Washington’s steep tariff hikes on key exporters such as China, India, and Brazil, averaging 50 percent or more, are forcing American importers to rethink sourcing strategies. By contrast, Pakistan faces tariffs of just 19 percent, a significant cost advantage that could help it capture new market share.

Textiles remain Pakistan’s strongest export to the US, currently worth over $5 billion annually. China ships $40 billion in the same category, and India about $9 billion. Even a modest redirection of orders from these giants could translate into sizable gains for Pakistan, given its established infrastructure in apparel and textiles.

Other sectors also hold promise. Pakistan’s leather exports to the US stand at $171 million, while its global leather trade is valued at $710 million. The country’s sports goods industry, especially football manufacturing, already generates nearly $400 million in exports and has scope for further growth with stronger branding and improved access to US markets. A newer success story is the export of truck and bus radial tyres, which crossed $100 million last year, posting more than 20 percent annual growth.

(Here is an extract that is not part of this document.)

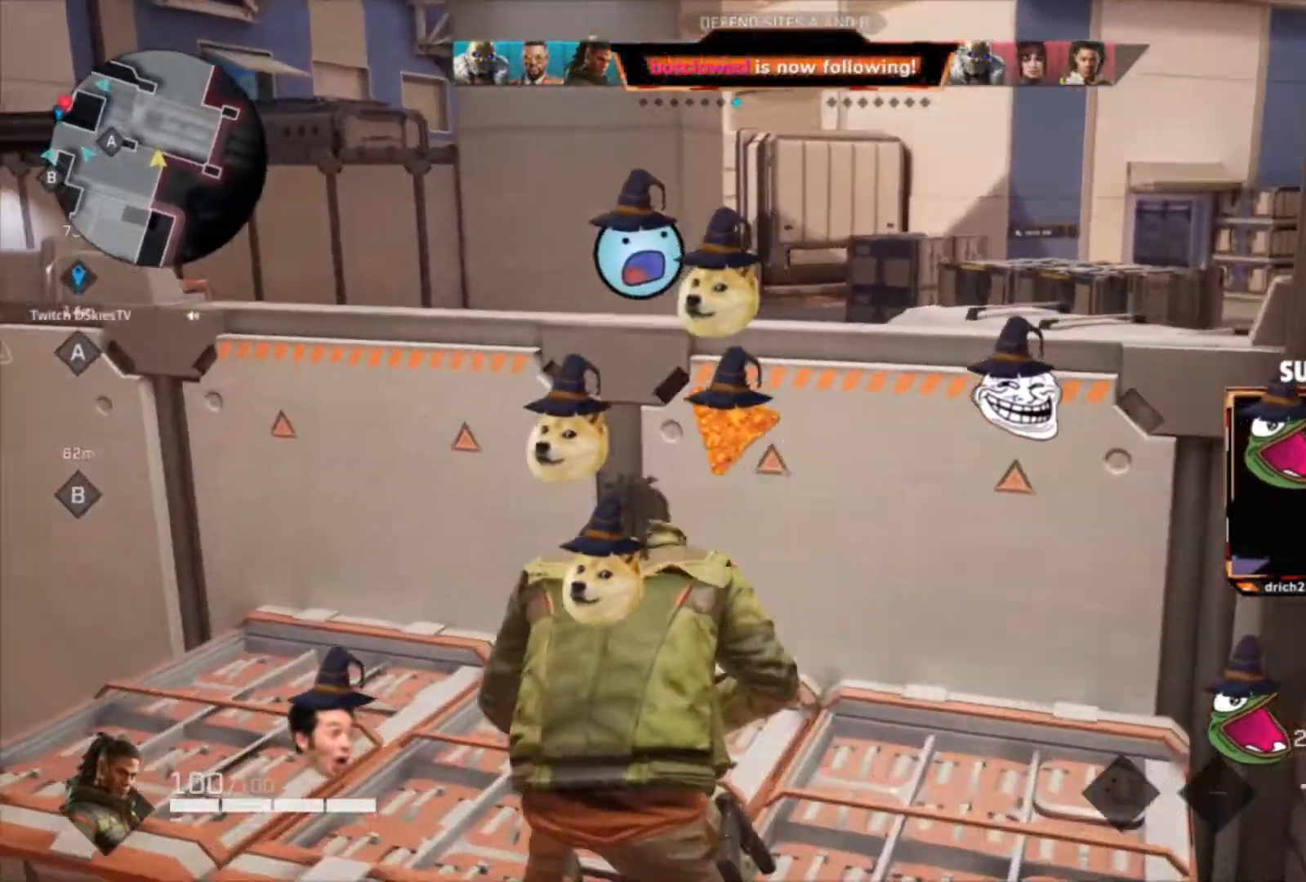
{"keys": ["w"], "mouse": [], "events": [[234, "c", "down"], [367, "c", "up"]]}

However, Pakistan lags in critical industries such as mobile phone assembly and engineering goods. India’s mobile exports to the US reached $7.5 billion in 2024–25, while Pakistan’s were just $160 million. The 2020 mobile device policy boosted local assembly for domestic demand but failed to build a strong export base. Similarly, Pakistan’s engineering exports to the US are below $0.5 billion, compared to India’s $18 billion. Analysts argue that outdated import-substitution policies continue to restrict these high-value sectors.

Recent budget reforms have shown encouraging signs. A record 17 percent monthly surge in exports and a 42 percent rise in import-related taxes suggest that tariff rationalisation and greater openness are starting to yield results. Economists note that short-term trade deficits are common in emerging markets but often pave the way for long-term industrial upgrading, as seen in countries like China and Vietnam.

Pakistan’s challenge now is to translate this rare opening into sustained growth. By focusing on competitiveness, freeing high-potential sectors from restrictive policies, and diversifying beyond textiles, the country could secure a stronger position in the reshaped global economy.